DW4 JAMES NYGAGAH testified that on 30. 12. 2014 he found the appellant spraying grass with chemical around the house of Zephania Kathuri.  DW3 had gone to collect a jiko manufactured by the appellant’s group project.

DW5 ZEPHANIA MUKHUTU  is a retired teacher.  The appellant is his neighbour.  His  evidence is that he is the one who employed the appellant to spray chemical on his compound.  The appellant was to spray on the grass around his house.  He does not stay at his compound and the grass had grown.  DW5 is the one who bought the  chemical known as “wipe out”.  He heard that the appellant had been arrested and was found spraying maize and spinach.  He went to the scene and found grass had withered.  The Police decided to take spinach as samples as well as soil.  The chemical was also given to the Police.  It is his evidence that he is not related to PW3, the complainant.  DW5’s further evidence is that the appellant used the wipe out chemical and not diazinon.

The prosecution case is to the effect that the appellant did administer poison on the complainant’s vegetables.  The effect of the appellant’s action was to endanger the complainant’s life.  On his part, the appellant contends that he used the wipe out substance to spray grass around DW5’s compound.  His witnesses saw him spraying the grass on DW5’s compound.  There was no intention to endanger the complainant.

The totality of the prosecution evidence does confirm that indeed the complainant’s vegetables were sprayed with a chemical.  According to PW4, the chemical found on the vegetables could cause death and is harmful to human beings.

Although DW5 testified  that he gave the appellant chemical known as Wipe Out which is used to clear weeds, it appears that the substance does contain harmful chemicals.  There is no evidence that the appellant used a different chemical from the one given to him by DW5.  His wife and daughter saw him mixing the chemical.  DW4 saw the appellant spraying the grass using the chemicals.  On the other hand, PW1 saw the appellant spraying his grandmother’s vegetables.  The vegetables withered after sometime and could not be consumed.

What I can deduce from the case is that indeed the appellant went ahead and sprayed the complainant’s vegetables with the chemical that was meant to clear the grass.  The appellant’s action cannot be left unpunished.  Had the appellant simply sprayed the grass without extending to the complainant’s farm, he could not have been charged.  The appellant went beyond DW5’s instructions.  The alledged misunderstandings between the complainant and DW5 cannot be the source of the criminal case.  The fact remains that the complainant’s vegetables were sprayed with a chemical which endangered the complainant’s life.  I do find that the appeal on conviction lacks merit.

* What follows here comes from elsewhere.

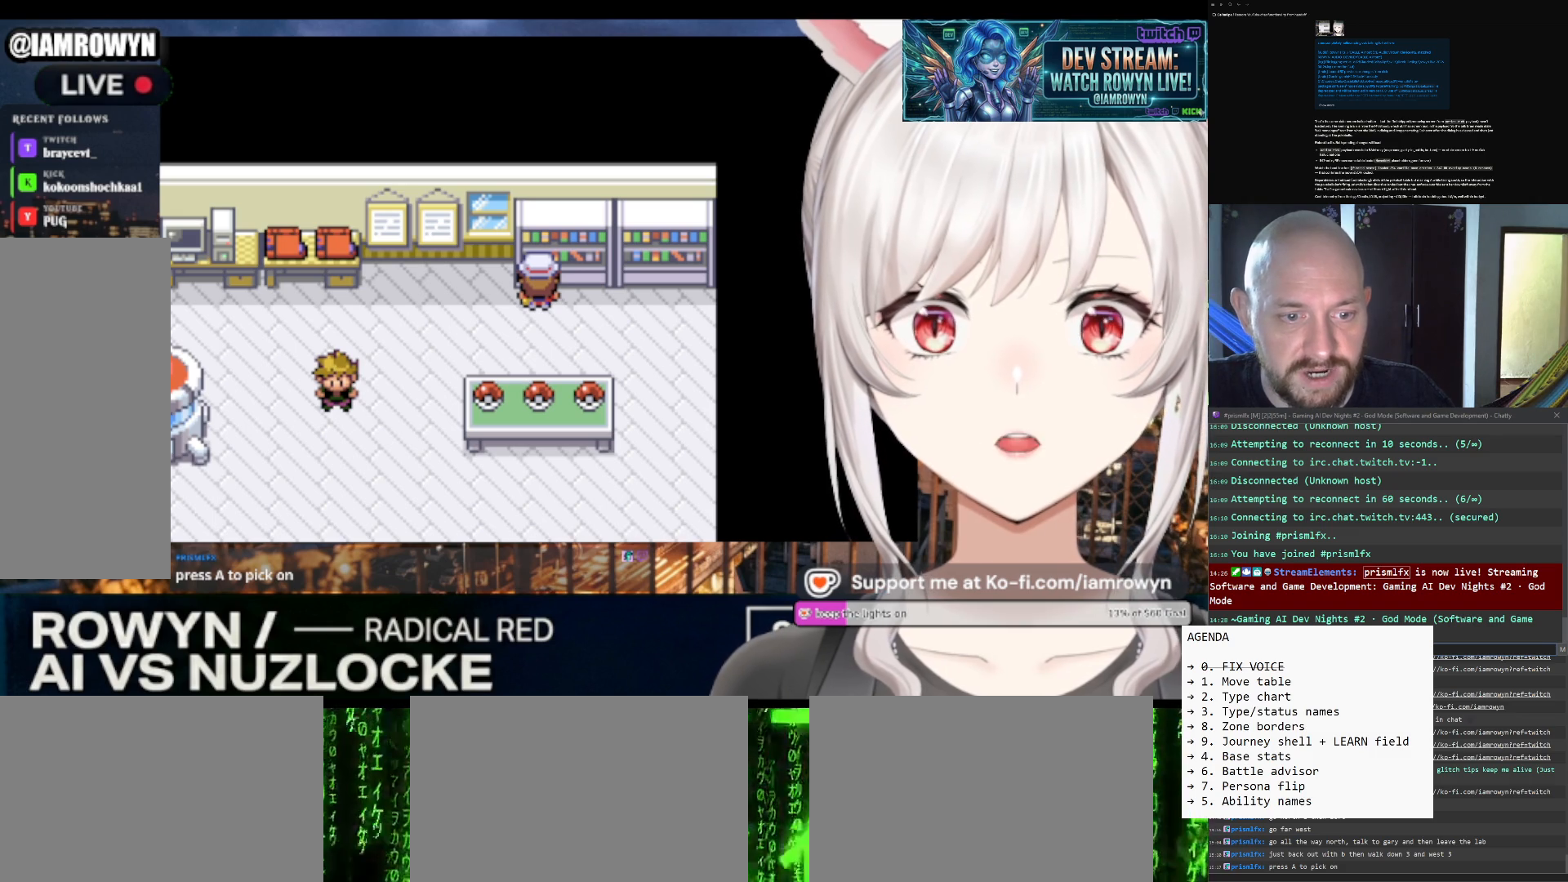
{"buttons": ["B"], "events": []}
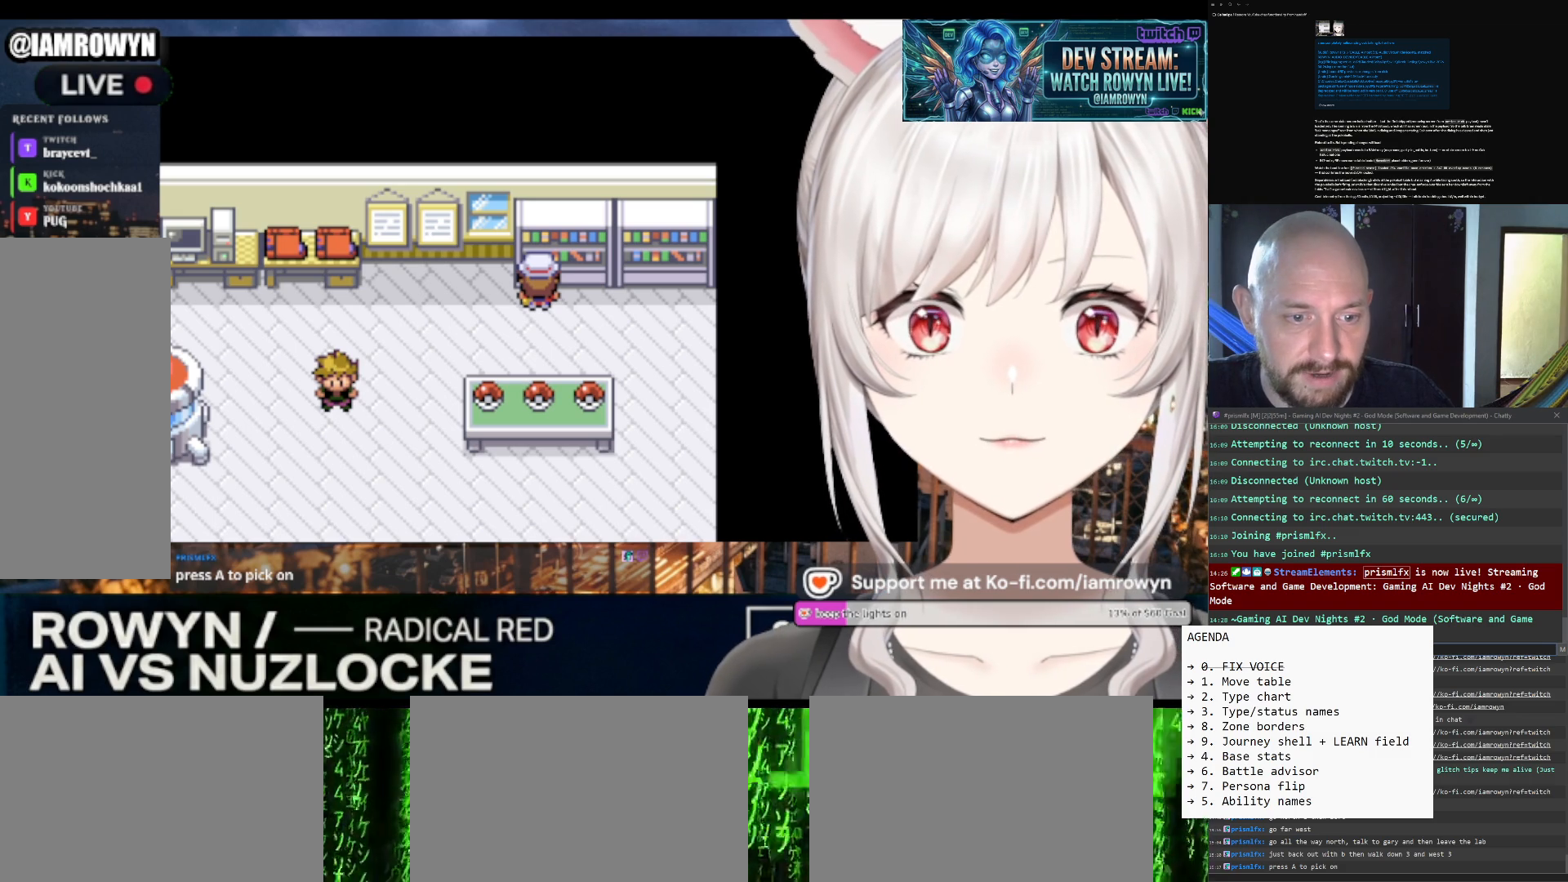
{"buttons": ["B"], "events": []}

Section 236 of the  Penal Code states as follows:

“Any person who unlawfully, and with intent to injure or annoy another, causes any poison or noxious thing to be administered to, or taken by, any person, and thereby endangers his life, or does him grievous harm, is guilty of a felony and is liable to imprisonment for fourteen years.

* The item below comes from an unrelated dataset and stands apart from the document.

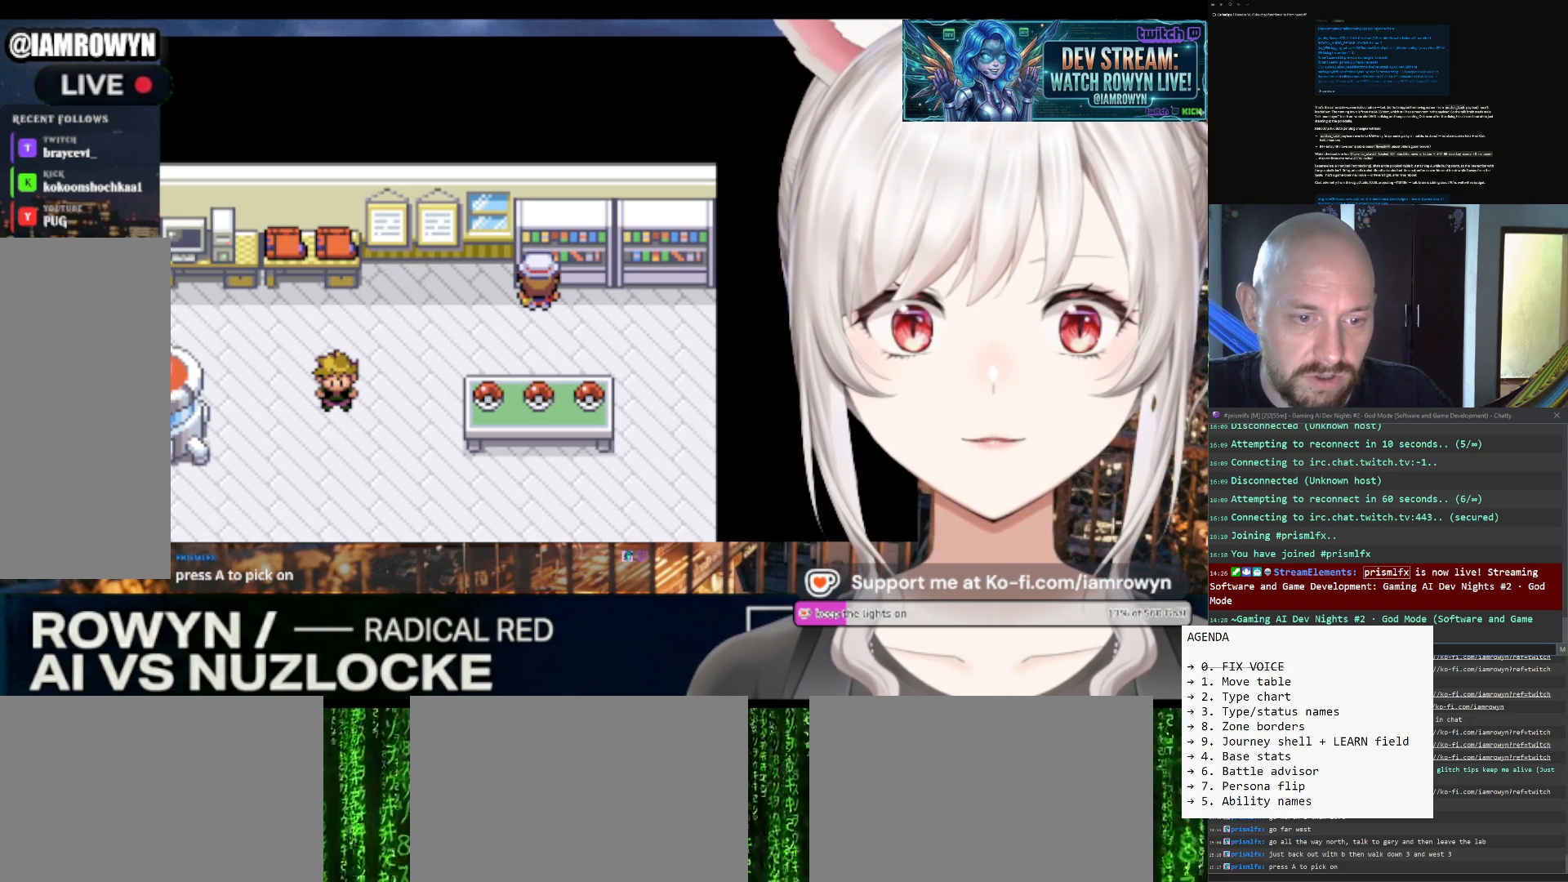
{"buttons": ["B"], "events": []}
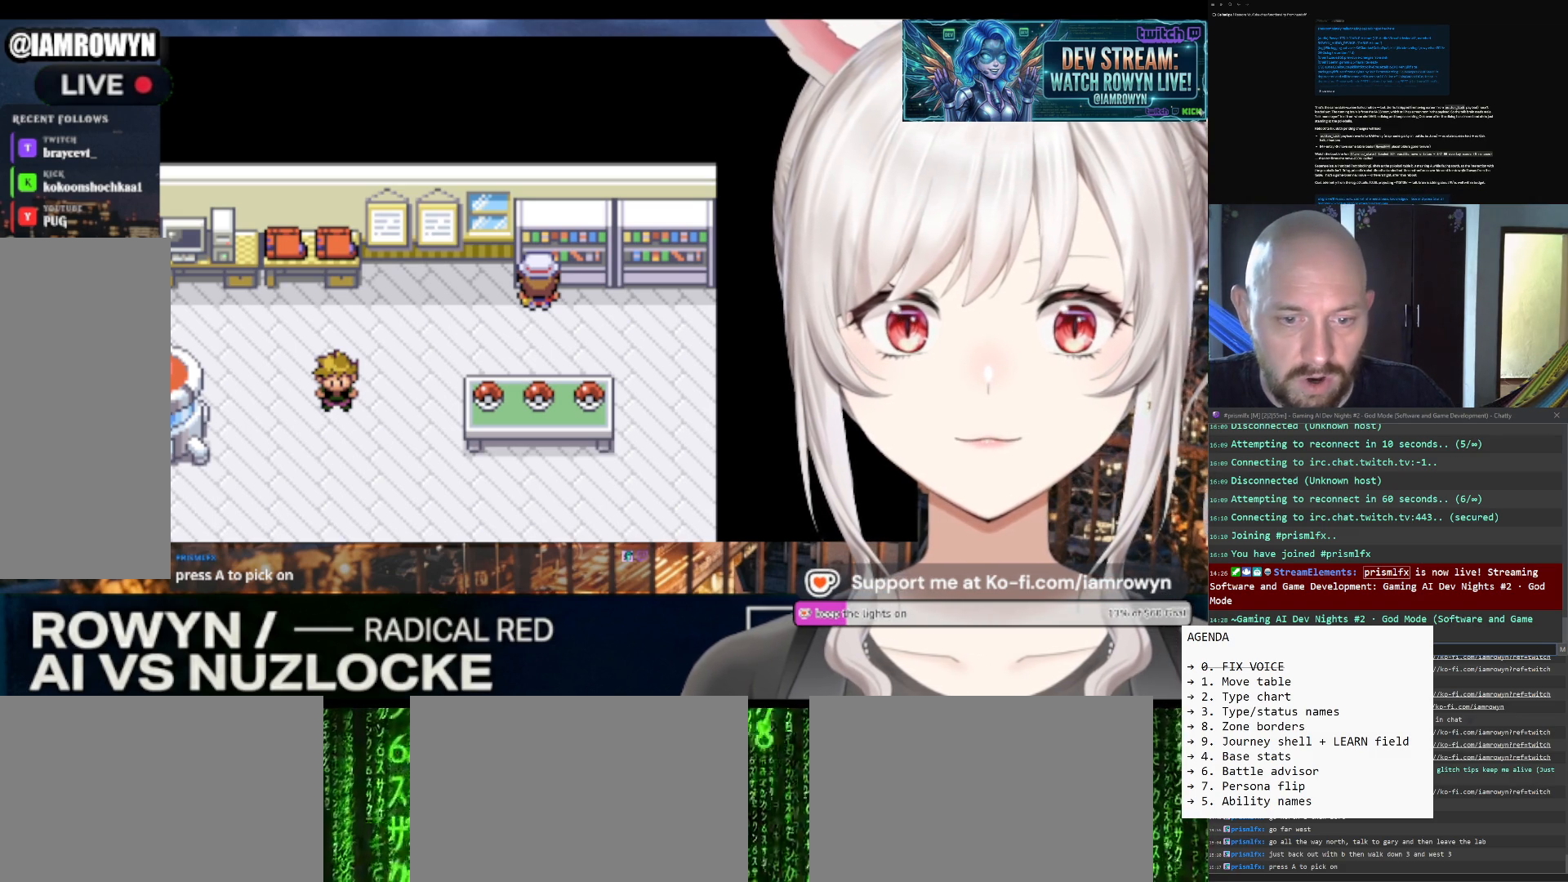
{"buttons": ["B"], "events": []}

The appellant was sentenced on 14. 11. 2016 to serve 10 years imprisonment.  He has now served almost one and a half years imprisonment.  His mitigation is that he did not intend to cause harm to anybody.  He is a  neighbour to the complainant.  He has a family.  His wife and daughter testified in court.  He was given the chemical by DW5 to spray DW5’s compound.  I do find that the circumstances of the case does not call for a prison sentence.  The loss suffered by the complainant was not quantified.  However, PW3 could not utilize her vegetables.

Having served over one year in prison and taking the circumstance of the case into account, I do find that the ten (10) years imprisonment imposed by the trial court is excessive.  The appellant has suffered enough punishment.

In the end, the appeal on conviction is hereby disallowed.  The ten (10) years imprisonment imposed by the trial court is set aside and replaced with  the period already served.  The appellant shall be set at  liberty unless otherwise lawfully held.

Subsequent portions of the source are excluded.